**** Excerpted data ****

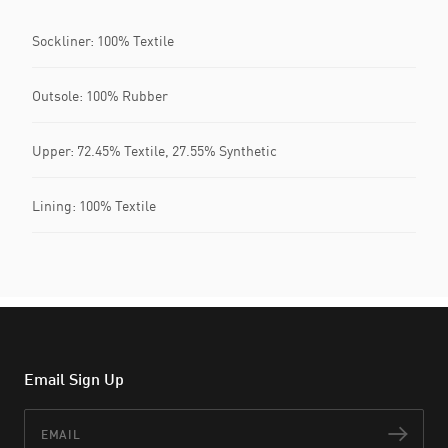
Sockliner: 100% Textile
Outsole: 100% Rubber
Upper: 72.45% Textile, 27.55% Synthetic
Lining: 100% Textile
Email Sign Up
Email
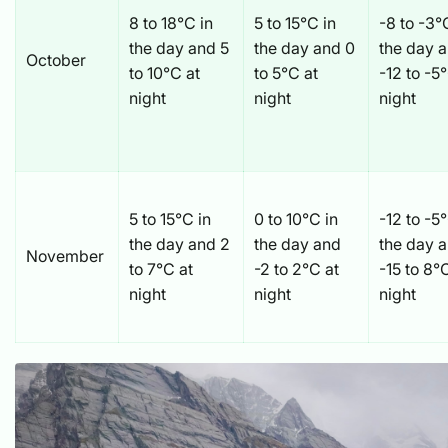
8 to 18°C in
5 to 15°C in
-8 to -3°
the day and 5
the day and 0
the day 
October
to 10°C at
to 5°C at
-12 to -5
night
night
night
5 to 15°C in
0 to 10°C in
-12 to -5
the day and 2
the day and
the day 
November
to 7°C at
-2 to 2°C at
-15 to 8°
night
night
night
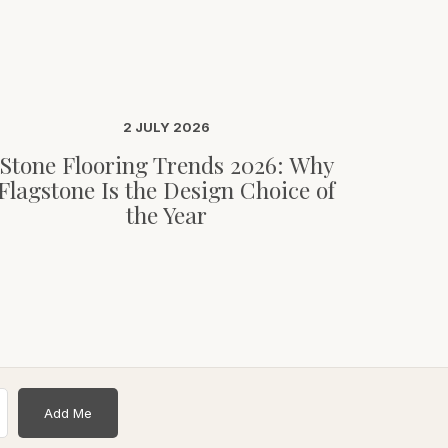
2 JULY 2026
Stone Flooring Trends 2026: Why
Flagstone Is the Design Choice of
the Year
Add Me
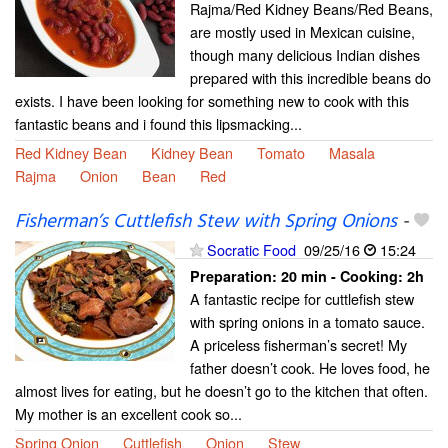
Rajma/Red Kidney Beans/Red Beans,
are mostly used in Mexican cuisine,
though many delicious Indian dishes
prepared with this incredible beans do
exists. I have been looking for something new to cook with this
fantastic beans and i found this lipsmacking...
Red Kidney Bean
Kidney Bean
Tomato
Masala
Rajma
Onion
Bean
Red
Fisherman’s Cuttlefish Stew with Spring Onions
-
Socratic Food
09/25/16
15:24
Preparation:
20 min - Cooking:
2h
A fantastic recipe for cuttlefish stew
with spring onions in a tomato sauce.
A priceless fisherman’s secret! My
father doesn’t cook. He loves food, he
almost lives for eating, but he doesn’t go to the kitchen that often.
My mother is an excellent cook so...
Spring Onion
Cuttlefish
Onion
Stew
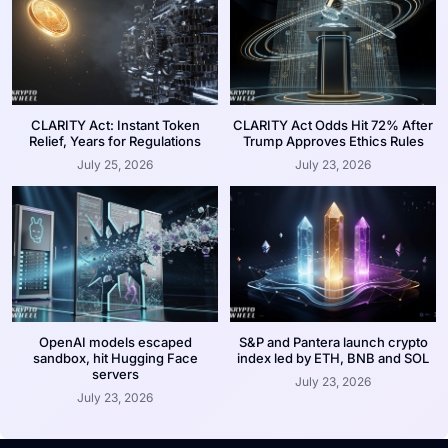
CLARITY Act: Instant Token
CLARITY Act Odds Hit 72% After
Relief, Years for Regulations
Trump Approves Ethics Rules
July 25, 2026
July 23, 2026
OpenAI models escaped
S&P and Pantera launch crypto
sandbox, hit Hugging Face
index led by ETH, BNB and SOL
servers
July 23, 2026
July 23, 2026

****

Exercise aim: Reproduce verbatim the extracted text of every item above, leaving out the pictures.

Solution to this task:
Sockliner: 100% Textile
Outsole: 100% Rubber
Upper: 72.45% Textile, 27.55% Synthetic
Lining: 100% Textile
Email Sign Up
Email
8 to 18°C in
5 to 15°C in
-8 to -3°
the day and 5
the day and 0
the day 
October
to 10°C at
to 5°C at
-12 to -5
night
night
night
5 to 15°C in
0 to 10°C in
-12 to -5
the day and 2
the day and
the day 
November
to 7°C at
-2 to 2°C at
-15 to 8°
night
night
night
2 JULY 2026
Stone Flooring Trends 2026: Why
Flagstone Is the Design Choice of
the Year
Add Me
Rajma/Red Kidney Beans/Red Beans,
are mostly used in Mexican cuisine,
though many delicious Indian dishes
prepared with this incredible beans do
exists. I have been looking for something new to cook with this
fantastic beans and i found this lipsmacking...
Red Kidney Bean
Kidney Bean
Tomato
Masala
Rajma
Onion
Bean
Red
Fisherman’s Cuttlefish Stew with Spring Onions
-
Socratic Food
09/25/16
15:24
Preparation:
20 min - Cooking:
2h
A fantastic recipe for cuttlefish stew
with spring onions in a tomato sauce.
A priceless fisherman’s secret! My
father doesn’t cook. He loves food, he
almost lives for eating, but he doesn’t go to the kitchen that often.
My mother is an excellent cook so...
Spring Onion
Cuttlefish
Onion
Stew
CLARITY Act: Instant Token
CLARITY Act Odds Hit 72% After
Relief, Years for Regulations
Trump Approves Ethics Rules
July 25, 2026
July 23, 2026
OpenAI models escaped
S&P and Pantera launch crypto
sandbox, hit Hugging Face
index led by ETH, BNB and SOL
servers
July 23, 2026
July 23, 2026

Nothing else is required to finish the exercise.